Interview by Madeleine Dore
Photography and artwork
supplied by Maira Kalman
“My routine is so simple – there really isn't that much to say,” explains renowned author and illustrator Maira Kalman.
So often we mistake complexity for productivity, demanding for meaningful, elaborate for interesting. But if Maira’s approach to her days is anything to go by, simplicity contains great intrigue and insight.
Maira starts her days reading the obituaries – the daily reminder of her own mortality serving as the ultimate wake-up call. “Reading the obituaries every morning makes you really conscious of the fact that you have a very limited amount of time. And within that time, the only thing that you can really do is work.”
She spends her afternoons working in the studio or going for a walk to allow for moments of "empty brain."
“For me, the moments when I allow my mind to wander and daydream are the times when I am able to come up with the ideas that really please me the most.”
Her days often conclude watching a favourite murder mystery and an early night, all in all proving that even the most ordinary experiences of our daily lives make for quality time. “I try to always remember that the quality and sweetness of time is something not to be lost.”
Living in New York City, time may not always appear to possess a sweetness, but always an energy.
“There's so much productivity here, so much energy that it's a wonderful place to be. It really motivates you and inspires you,” she says.
Though born in Tel Aviv, Maira has lived in New York since the age of four. The pace of the city is evident in her output – Maira has written and illustrated over twenty books, is a frequent contributor to The New Yorker and the New York Times, and regularly exhibits her work and collaborates with other artists. The latest of these took her to a new medium, costume and set design, for dance theatre work with choreographer John Heginbotham, based on her book, The Principles of Uncertainty.

WHAT IS NEEDED: Transcribe the stretch of the Maira Kalman interview above from "Living in New" through "Principles of Uncertainty.". The rows that follow come from a separate source.

PROVIDED DATA:
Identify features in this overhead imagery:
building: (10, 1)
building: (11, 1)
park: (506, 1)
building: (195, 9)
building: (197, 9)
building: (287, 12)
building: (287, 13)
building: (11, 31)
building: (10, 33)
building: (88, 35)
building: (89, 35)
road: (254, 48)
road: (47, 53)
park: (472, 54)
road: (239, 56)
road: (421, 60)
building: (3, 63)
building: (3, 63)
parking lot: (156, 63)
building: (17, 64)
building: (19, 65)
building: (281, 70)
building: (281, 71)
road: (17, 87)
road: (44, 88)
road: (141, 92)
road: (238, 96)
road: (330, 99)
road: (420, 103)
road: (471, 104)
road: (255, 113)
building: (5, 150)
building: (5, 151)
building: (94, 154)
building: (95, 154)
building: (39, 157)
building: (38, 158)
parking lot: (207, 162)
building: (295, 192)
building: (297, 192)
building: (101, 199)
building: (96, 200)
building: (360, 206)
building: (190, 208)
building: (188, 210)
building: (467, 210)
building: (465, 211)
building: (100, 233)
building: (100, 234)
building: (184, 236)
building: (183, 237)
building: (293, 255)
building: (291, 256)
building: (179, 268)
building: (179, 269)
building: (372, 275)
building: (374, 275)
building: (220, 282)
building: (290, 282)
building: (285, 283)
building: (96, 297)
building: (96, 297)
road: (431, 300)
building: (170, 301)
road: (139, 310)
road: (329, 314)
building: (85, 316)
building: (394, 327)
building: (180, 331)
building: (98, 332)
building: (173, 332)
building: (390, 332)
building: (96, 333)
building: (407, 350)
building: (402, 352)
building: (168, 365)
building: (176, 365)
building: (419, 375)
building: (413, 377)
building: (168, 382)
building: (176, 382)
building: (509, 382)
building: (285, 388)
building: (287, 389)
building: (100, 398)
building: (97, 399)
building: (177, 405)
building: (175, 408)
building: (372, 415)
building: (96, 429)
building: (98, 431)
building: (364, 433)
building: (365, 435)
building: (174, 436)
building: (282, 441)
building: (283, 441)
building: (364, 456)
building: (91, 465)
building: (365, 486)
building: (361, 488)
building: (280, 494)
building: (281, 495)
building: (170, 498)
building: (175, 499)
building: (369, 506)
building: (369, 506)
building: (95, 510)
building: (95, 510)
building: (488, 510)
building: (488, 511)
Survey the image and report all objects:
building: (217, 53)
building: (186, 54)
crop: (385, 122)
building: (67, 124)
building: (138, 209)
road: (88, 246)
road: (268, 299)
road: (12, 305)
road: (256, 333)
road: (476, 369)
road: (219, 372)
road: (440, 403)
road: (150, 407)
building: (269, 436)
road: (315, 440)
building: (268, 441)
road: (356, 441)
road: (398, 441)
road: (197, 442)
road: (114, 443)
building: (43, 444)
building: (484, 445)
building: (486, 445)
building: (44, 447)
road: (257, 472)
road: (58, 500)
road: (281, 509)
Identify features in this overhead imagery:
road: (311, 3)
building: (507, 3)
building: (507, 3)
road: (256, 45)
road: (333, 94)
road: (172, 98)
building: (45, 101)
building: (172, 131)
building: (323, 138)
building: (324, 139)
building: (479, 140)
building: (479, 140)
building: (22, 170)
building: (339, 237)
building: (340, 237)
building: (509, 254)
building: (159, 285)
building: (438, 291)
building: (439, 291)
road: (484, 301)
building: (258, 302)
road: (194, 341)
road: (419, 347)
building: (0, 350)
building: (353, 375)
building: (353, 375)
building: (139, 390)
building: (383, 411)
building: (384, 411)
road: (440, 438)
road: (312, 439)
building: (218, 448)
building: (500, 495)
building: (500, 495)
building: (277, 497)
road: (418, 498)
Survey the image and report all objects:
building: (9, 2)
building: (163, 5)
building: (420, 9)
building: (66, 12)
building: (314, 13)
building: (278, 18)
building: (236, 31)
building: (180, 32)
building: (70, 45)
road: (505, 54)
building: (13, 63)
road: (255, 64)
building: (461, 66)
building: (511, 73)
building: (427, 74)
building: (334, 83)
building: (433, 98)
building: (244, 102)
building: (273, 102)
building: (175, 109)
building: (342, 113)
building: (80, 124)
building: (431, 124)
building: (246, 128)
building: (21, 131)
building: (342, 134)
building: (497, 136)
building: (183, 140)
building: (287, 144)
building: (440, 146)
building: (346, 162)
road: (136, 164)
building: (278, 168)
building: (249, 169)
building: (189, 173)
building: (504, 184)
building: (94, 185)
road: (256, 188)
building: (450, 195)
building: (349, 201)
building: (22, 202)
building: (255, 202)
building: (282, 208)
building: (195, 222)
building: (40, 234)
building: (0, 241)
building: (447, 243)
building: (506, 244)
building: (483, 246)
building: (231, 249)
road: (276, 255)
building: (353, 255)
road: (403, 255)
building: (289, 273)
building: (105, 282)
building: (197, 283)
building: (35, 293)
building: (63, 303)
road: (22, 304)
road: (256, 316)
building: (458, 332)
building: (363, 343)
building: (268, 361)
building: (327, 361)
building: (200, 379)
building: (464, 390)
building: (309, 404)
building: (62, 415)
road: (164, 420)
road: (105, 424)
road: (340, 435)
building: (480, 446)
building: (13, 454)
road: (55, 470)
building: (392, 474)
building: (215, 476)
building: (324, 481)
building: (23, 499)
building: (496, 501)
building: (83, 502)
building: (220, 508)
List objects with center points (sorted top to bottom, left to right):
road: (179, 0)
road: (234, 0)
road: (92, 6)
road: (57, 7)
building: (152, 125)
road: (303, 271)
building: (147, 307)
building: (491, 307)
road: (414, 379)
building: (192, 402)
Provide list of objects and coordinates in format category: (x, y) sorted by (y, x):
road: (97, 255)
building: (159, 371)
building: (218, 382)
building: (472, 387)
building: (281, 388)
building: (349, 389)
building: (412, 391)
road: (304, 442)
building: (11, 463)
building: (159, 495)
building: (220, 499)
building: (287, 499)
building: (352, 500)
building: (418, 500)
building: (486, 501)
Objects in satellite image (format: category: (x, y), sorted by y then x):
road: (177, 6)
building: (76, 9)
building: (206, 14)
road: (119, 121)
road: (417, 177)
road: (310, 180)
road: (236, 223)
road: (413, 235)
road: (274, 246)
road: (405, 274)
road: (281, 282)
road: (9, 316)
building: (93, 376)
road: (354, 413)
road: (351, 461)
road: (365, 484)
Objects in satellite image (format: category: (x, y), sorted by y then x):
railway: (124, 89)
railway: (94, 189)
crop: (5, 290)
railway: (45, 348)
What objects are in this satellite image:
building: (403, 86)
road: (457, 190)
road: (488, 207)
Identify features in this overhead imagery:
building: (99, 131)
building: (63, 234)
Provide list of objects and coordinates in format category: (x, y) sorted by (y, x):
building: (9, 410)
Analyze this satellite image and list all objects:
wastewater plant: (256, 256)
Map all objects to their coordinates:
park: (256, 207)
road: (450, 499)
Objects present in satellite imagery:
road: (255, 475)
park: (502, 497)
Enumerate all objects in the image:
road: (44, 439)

FINISHED ANSWER:
Living in New York City, time may not always appear to possess a sweetness, but always an energy.
“There's so much productivity here, so much energy that it's a wonderful place to be. It really motivates you and inspires you,” she says.
Though born in Tel Aviv, Maira has lived in New York since the age of four. The pace of the city is evident in her output – Maira has written and illustrated over twenty books, is a frequent contributor to The New Yorker and the New York Times, and regularly exhibits her work and collaborates with other artists. The latest of these took her to a new medium, costume and set design, for dance theatre work with choreographer John Heginbotham, based on her book, The Principles of Uncertainty.